Flink源码分析系列文档目录
请点击:Flink 源码分析系列文档目录
什么是StreamGraph
StreamGraph是Flink任务执行流程拓扑图的封装。在Flink的client端,Environment执行execute()方法的时候,用户编写的数据处理流程会转变为StreamGraph。
各个算子最终会变成什么
Flink流处理的各个算子会被当做一系列transformation储存起来。具体请参见Flink 源码之基本算子。
下面以DataStream的Map方法为例说明。
DataStream的map方法:
public <R> SingleOutputStreamOperator<R> map(MapFunction<T, R> mapper) {
// 获取mapper函数的返回类型
TypeInformation<R> outType = TypeExtractor.getMapReturnTypes(clean(mapper), getType(),
Utils.getCallLocationName(), true);
// 对map操作封装为transformation,并返回SingleOutputStreamOperator
return transform("Map", outType, new StreamMap<>(clean(mapper)));
}
transform方法的代码:
public <R> SingleOutputStreamOperator<R> transform(
String operatorName,
TypeInformation<R> outTypeInfo,
OneInputStreamOperator<T, R> operator) {
// 这里将operator封装入operator factory
return doTransform(operatorName, outTypeInfo, SimpleOperatorFactory.of(operator));
}
doTransform方法:
private <R> SingleOutputStreamOperator<R> doTransform(
String operatorName,
TypeInformation<R> outTypeInfo,
StreamOperatorFactory<R> operatorFactory) {
// read the output type of the input Transform to coax out errors about MissingTypeInfo
// 如果transformation的输出类型为MissingTypeInfo的话,程序会抛异常
transformation.getOutputType();
// 构造新的transformation
// map类型的transformation只有一个输入,因此它输入OneInputTransformation
OneInputTransformation<T, R> resultTransform = new OneInputTransformation<>(
this.transformation,
operatorName,
operatorFactory,
outTypeInfo,
environment.getParallelism());
// 构造返回的stream,供后续的算子链式调用
@SuppressWarnings({"unchecked", "rawtypes"})
SingleOutputStreamOperator<R> returnStream = new SingleOutputStreamOperator(environment, resultTransform);
// 将transformation写入ExecutionEnvironment中
// ExecutionEnvironment维护了一个叫做transformations的ArrayList对象,用于储存所有的transformation
getExecutionEnvironment().addOperator(resultTransform);
return returnStream;
}
执行到此,map算子已被封装为transformation,存储到了ExecutionEnvironment中。
几种transformation的类型
OneInputTransformation
顾名思义OneInputTransformation只有一个输入。

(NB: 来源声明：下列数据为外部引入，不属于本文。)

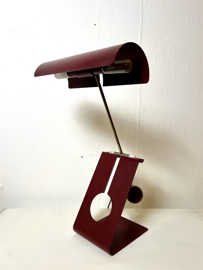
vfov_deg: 65.3
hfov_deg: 51.4
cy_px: 131
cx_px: 103
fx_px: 211
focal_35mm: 27
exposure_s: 1/103
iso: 32
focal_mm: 5.7
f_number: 1.5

代表的算子(单数据流)为:map,flatMap,fliter,process,assignTimestamps等。
TwoInputTransformation
TwoInputTransformation具有两个输入。ConnectedStream的算子为双流运算,它的算子会被转换为TwoInputTransformation。
SourceTransformation
在env中配置数据源的时候会创建出一个DataStreamSource。该对象为dataStream的源头。DataStreamSource的构造函数中会创建一个SourceTransformation。
SinkTransformation
和SourceTransformation类似,在dataStream调用addSink方法的时候会生成一个DataStreamSink对象。该对象在创建的时候会同时构造一个SinkTransformation。
UnionTransformation
该transformation为合并多个input到一个流中。代表算子为union。
SplitTransformation
DataStream调用split的时候会创建SplitStream。SplitStream初始化时会构建一个SplitTransformation。
SelectTransformation
SplitStream在调用select算子的时候会创建SelectTransformation。
FeedbackTransformation
创建IterativeStream的时候会使用到该transformation。
CoFeedbackTransformation
和FeedbackTransformation类似,创建ConnectedIterativeStream的时候会使用到。
PartitionTransformation
涉及到控制数据流向的算子都属于PartitionTransformation,例如shuffle,forward,rebalance,broadcast,rescale,global,partitionCustom和keyBy等。
SideOutputTransformation
调用getSideOutput(获取旁路输出)的时候,SideOutputTransformation会发生作用。
根据Transformation构建Stream Graph
我们从StreamExecutionEnvironment的execute方法开始分析stream graph的生成过程。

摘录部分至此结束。